La révélation, publiée par Axios et confirmée par des sources de l'administration Trump, indique que les contacts se font directement avec le cercle le plus proche du leader historique du régime, en évitant l'appareil formel du Parti communiste et le président cubain lui-même.
“Je n'appellerais pas cela des négociations au sens propre, mais plutôt des conversations sur l'avenir”, a affirmé un haut responsable américain cité par le média. Toutefois, l'objectif sous-jacent serait clair : explorer des scénarios de changement politique sur l'île.
L'interlocuteur de Rubio est connu sous le nom de « Raulito » et surnommé dans les cercles politiques « El Cangrejo », en raison d'une déformation au doigt. À 41 ans, il fait partie de l'entourage proche de Raúl Castro et entretient des liens avec le conglomérat militaire-entrepreneurial GAESA, qui contrôle les principaux secteurs économiques du pays.
Les conversations se déroulent dans un contexte de forte pression sur La Havane. Après la capture de Nicolás Maduro le 3 janvier et le démantèlement de l'axe Caracas-La Havane, Washington a durci les sanctions énergétiques contre Cuba, menaçant même le Mexique, l'un des derniers fournisseurs de pétrole de l'île.

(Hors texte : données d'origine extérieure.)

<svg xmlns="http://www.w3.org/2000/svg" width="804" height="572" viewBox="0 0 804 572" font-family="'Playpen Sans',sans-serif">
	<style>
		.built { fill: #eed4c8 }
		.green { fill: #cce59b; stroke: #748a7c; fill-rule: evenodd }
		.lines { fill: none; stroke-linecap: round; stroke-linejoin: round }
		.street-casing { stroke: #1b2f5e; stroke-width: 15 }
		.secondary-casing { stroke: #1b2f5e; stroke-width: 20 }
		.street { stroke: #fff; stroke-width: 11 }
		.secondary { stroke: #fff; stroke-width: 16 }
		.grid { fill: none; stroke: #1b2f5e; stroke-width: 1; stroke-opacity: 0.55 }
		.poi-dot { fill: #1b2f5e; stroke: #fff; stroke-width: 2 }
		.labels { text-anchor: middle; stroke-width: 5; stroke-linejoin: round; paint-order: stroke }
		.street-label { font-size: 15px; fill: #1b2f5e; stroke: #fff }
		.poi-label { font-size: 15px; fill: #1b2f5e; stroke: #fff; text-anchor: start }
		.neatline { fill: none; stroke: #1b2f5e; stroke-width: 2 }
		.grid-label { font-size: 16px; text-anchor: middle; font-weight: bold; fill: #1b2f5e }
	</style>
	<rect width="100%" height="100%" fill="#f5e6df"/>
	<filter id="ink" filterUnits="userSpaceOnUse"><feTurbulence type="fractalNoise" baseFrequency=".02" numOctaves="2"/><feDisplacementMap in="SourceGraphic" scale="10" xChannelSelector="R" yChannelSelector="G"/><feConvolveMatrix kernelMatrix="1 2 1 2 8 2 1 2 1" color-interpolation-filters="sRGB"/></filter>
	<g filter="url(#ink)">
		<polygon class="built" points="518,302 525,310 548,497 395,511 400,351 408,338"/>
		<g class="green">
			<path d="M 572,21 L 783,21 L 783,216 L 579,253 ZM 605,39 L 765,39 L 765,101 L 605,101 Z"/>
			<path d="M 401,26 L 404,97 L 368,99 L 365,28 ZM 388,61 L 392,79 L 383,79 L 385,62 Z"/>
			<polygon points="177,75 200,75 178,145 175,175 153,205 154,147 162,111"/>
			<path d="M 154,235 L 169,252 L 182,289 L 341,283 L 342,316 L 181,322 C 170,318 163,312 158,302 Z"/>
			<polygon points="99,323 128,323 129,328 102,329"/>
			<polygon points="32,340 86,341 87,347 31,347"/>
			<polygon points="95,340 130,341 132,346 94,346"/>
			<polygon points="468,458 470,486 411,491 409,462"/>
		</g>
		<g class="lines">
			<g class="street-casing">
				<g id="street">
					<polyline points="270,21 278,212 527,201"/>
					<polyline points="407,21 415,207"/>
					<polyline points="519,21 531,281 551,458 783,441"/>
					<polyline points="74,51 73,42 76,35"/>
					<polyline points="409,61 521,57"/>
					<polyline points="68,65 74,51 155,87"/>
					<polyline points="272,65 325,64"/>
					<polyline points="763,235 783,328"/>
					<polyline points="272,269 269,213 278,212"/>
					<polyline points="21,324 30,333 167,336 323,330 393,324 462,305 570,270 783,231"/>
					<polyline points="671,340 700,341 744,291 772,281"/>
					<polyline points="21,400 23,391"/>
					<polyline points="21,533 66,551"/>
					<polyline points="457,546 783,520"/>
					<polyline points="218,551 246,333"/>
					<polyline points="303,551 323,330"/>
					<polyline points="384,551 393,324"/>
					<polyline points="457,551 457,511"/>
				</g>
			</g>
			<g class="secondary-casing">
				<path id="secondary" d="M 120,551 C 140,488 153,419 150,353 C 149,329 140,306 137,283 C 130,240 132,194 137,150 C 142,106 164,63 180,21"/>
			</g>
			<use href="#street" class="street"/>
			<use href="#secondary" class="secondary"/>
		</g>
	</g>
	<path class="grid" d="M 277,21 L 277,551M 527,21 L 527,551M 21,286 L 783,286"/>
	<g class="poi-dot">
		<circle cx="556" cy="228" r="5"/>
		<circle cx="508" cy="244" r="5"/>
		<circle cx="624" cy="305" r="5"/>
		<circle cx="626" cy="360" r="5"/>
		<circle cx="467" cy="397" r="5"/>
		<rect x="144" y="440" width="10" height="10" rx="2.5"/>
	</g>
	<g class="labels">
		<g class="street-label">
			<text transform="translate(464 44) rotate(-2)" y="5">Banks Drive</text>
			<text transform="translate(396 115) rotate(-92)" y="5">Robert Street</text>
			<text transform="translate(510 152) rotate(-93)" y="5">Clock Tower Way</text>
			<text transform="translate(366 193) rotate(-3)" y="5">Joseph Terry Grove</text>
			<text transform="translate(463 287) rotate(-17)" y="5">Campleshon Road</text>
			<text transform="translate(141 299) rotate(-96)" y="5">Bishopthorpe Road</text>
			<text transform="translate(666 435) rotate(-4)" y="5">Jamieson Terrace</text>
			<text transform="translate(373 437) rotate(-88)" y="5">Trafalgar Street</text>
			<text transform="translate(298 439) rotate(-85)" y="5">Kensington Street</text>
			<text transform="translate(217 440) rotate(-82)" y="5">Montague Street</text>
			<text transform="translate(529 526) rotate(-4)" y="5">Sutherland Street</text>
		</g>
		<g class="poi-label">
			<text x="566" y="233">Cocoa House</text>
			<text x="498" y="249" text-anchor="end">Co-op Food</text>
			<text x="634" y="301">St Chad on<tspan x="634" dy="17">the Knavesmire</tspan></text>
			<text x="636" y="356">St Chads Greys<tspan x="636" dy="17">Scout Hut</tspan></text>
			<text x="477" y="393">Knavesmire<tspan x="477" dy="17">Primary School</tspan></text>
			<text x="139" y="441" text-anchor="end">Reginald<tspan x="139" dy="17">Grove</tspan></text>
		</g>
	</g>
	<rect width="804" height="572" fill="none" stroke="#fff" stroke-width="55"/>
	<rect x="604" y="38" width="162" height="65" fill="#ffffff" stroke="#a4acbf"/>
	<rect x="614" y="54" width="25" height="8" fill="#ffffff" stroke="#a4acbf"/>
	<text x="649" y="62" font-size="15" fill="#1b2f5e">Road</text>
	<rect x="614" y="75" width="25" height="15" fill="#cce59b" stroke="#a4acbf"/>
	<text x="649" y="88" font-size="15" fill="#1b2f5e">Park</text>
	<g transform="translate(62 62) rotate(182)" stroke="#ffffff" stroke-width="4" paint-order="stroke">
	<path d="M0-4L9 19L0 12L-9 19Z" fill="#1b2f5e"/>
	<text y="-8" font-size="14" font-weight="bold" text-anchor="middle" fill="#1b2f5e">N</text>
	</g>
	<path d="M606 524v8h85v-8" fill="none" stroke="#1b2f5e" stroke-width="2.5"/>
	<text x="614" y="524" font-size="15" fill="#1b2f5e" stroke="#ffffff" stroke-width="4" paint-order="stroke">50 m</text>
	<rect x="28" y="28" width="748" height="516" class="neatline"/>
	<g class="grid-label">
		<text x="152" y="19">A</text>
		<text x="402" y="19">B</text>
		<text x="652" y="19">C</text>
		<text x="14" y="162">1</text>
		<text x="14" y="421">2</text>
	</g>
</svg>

Le président Donald Trump a déclaré publiquement que son administration est “en discussion avec des personnes des plus hauts niveaux à Cuba” et que l'île “devrait conclure un accord”. Selon Axios, le Département d'État n'a pas nié les contacts entre Rubio et le petit-fils de Raúl Castro, bien qu'il ait décliné de faire des commentaires officiels.
Les révélations contrastent avec les récentes déclarations du vice-ministre des Affaires étrangères, Carlos Fernández de Cossío, qui a assuré à l'agence EFE qu'il "n'existe pas de dialogue de haut niveau" avec les États-Unis et qu'il n'y a eu que "peu d'échanges de messages". Le diplomate a également écarté l'existence d'intermédiaires tels que le Mexique ou le Vatican.
De plus, Fernández de Cossío a clairement indiqué que Cuba n'est pas disposée à discuter des réformes constitutionnelles, des changements dans le système socialiste ni de la libération des prisonniers politiques, marquant ainsi des lignes rouges face à toute éventuelle négociation.
Cependant, les informations publiées maintenant suggèrent que Washington pourrait suivre une stratégie différente : négocier directement avec des figures de l'entourage de Raúl Castro, considérées par la Maison Blanche comme les véritables décideurs sur l'île.
Des sources citées par Axios indiquent que Rubio et son équipe voient en le petit-fils de Castro un représentant d'une génération plus pragmatique et ayant un esprit d'entreprise, pour qui le communisme révolutionnaire a échoué.
“Ils recherchent la prochaine Delcy à Cuba”, a déclaré une source en faisant référence au modèle appliqué au Venezuela, où les États-Unis ont promu une transition sans complètement démonter la structure du pouvoir.
Le parallélisme avec Caracas est évident. Après la chute de Maduro, Washington a maintenu une partie de l'appareil chaviste en fonction tout en promouvant un processus de stabilisation et de réconciliation.
À Cuba, le schéma pourrait être similaire : une transition négociée qui préserve certains intérêts de l'élite militaire en échange de réformes graduelles.
Néanmoins, la situation cubaine présente des défis plus importants. Contrairement au Venezuela, l'île ne dispose pas d'une opposition politique institutionnalisée et son économie est plus dégradée.
Mientras le régime insiste à nier des négociations formelles, les conversations décrites par Axios pointent vers une réalité plus complexe : un dialogue discret qui pourrait définir l'avenir politique de Cuba.
La question n'est plus de savoir si des contacts existent, mais quel type de transition le castrisme serait prêt à accepter — et sous quelles conditions.